Agroforesterie : la Côte d’Ivoire s’allie au Brésil pour restaurer son couvert forestier

La Côte d’Ivoire intensifie ses efforts pour restaurer son couvert forestier à travers une coopération stratégique avec le Brésil, pays reconnu pour son expertise avancée en agroforesterie. En mission officielle à Brasilia du 8 au 11 juillet 2025, le ministre des Eaux et Forêts, Laurent Tchagba, a scellé ce partenariat dans l’optique de tirer profit des expériences brésiliennes dans la gestion durable des forêts.

Face à une déforestation massive ayant réduit la couverture forestière à moins de 11 % du territoire national, le gouvernement ivoirien s’est engagé dans un vaste programme de reboisement et de réhabilitation des espaces naturels. Ce partenariat avec le Brésil vise notamment à transposer les modèles d’agroforesterie performants du pays sud-américain, tout en les adaptant au contexte ivoirien.

La coopération porte sur plusieurs axes : transfert de compétences, appui technique, mise en place de modèles agricoles durables, mais aussi recherche de financements innovants pour soutenir les efforts nationaux. Le modèle brésilien, qui combine agriculture et reforestation dans une logique de rentabilité économique, séduit par sa capacité à restaurer les écosystèmes tout en maintenant les revenus des agriculteurs.

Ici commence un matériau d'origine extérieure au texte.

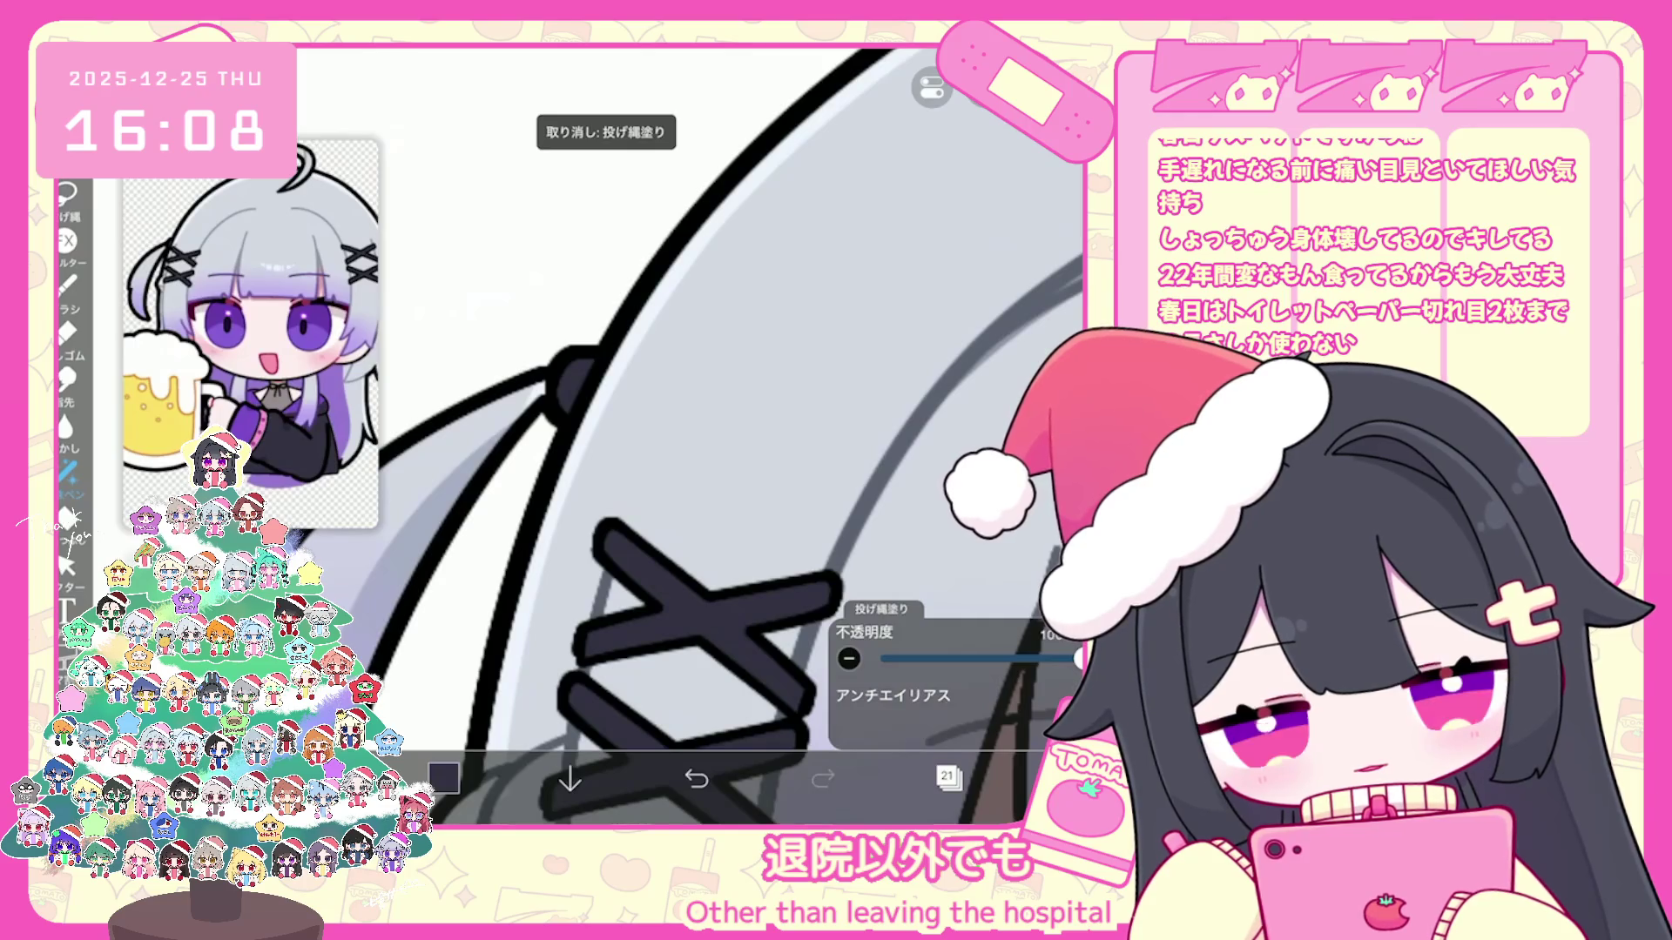
pyautogui.scroll(-3, 693, 431)
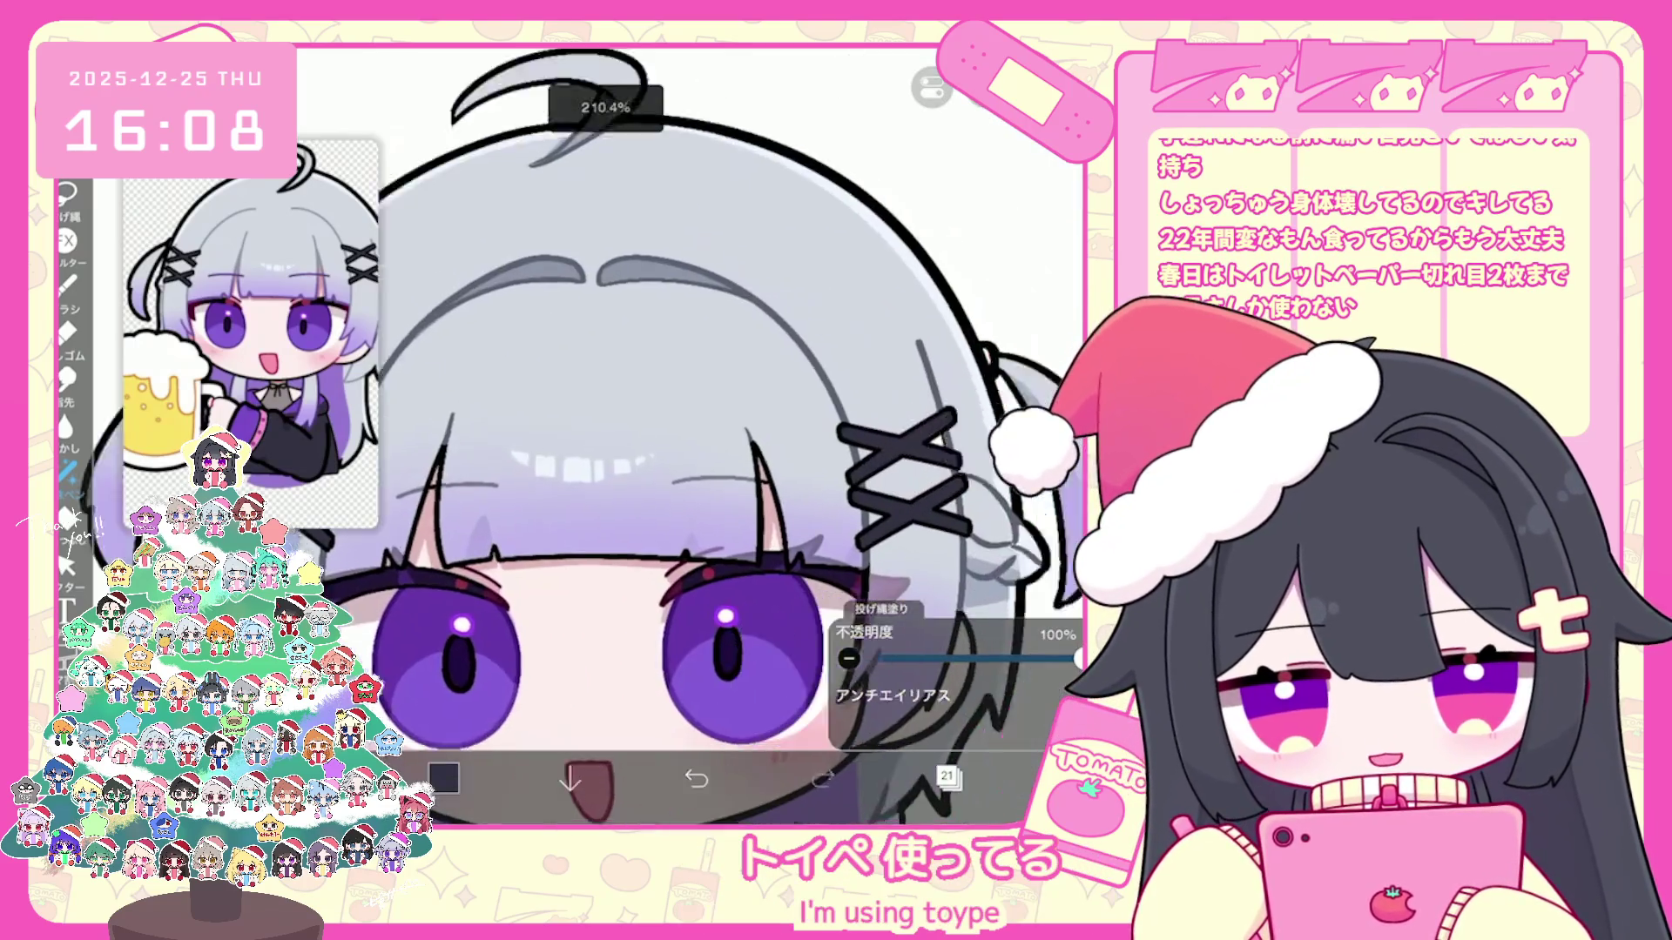
pyautogui.scroll(3, 901, 484)
pyautogui.scroll(1, 901, 484)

Cette initiative s’inscrit dans le cadre de la Stratégie de Préservation, de Réhabilitation et d’Extension des Forêts (SPREF) mise en œuvre par la Côte d’Ivoire, dont l’ambition est de restaurer jusqu’à 20 % du territoire national en forêts d’ici 2030. Pour atteindre cet objectif, le pays prévoit un reboisement d’au moins 100 000 hectares par an, mobilisant un budget estimé à 616 milliards de FCFA. L’État ivoirien s’engage à en financer 35 %, le reste devant provenir de partenariats publics et privés.

Plusieurs appuis internationaux ont déjà été obtenus dans ce sens. Lors de la COP29 tenue à Bakou en novembre 2024, la Banque européenne d’investissement a accordé une enveloppe de 100 milliards FCFA pour soutenir la restauration forestière ivoirienne. Par ailleurs, le Fonds international de développement agricole (FIDA) a également marqué son intérêt pour accompagner les initiatives agroforestières du pays.

En parallèle, la Côte d’Ivoire explore d’autres modèles de référence, comme celui du Costa Rica, pionnier en matière de paiements pour services environnementaux. Ce dispositif permet de rémunérer les producteurs et les communautés rurales qui contribuent activement à la préservation des ressources naturelles.

Des conventions concrètes ont déjà été signées, notamment avec la société britannique LEIF et le groupe AETS Afrique, pour la réhabilitation de forêts classées à Fengolo et Yani dans le cadre de projets de compensation carbone.

Grâce à cette coopération avec le Brésil, la Côte d’Ivoire fait un pas décisif vers une transition verte et durable. L’objectif est clair : restaurer les forêts tout en créant des opportunités économiques pour les populations rurales, et faire du pays un modèle africain de résilience écologique à l’horizon 2030.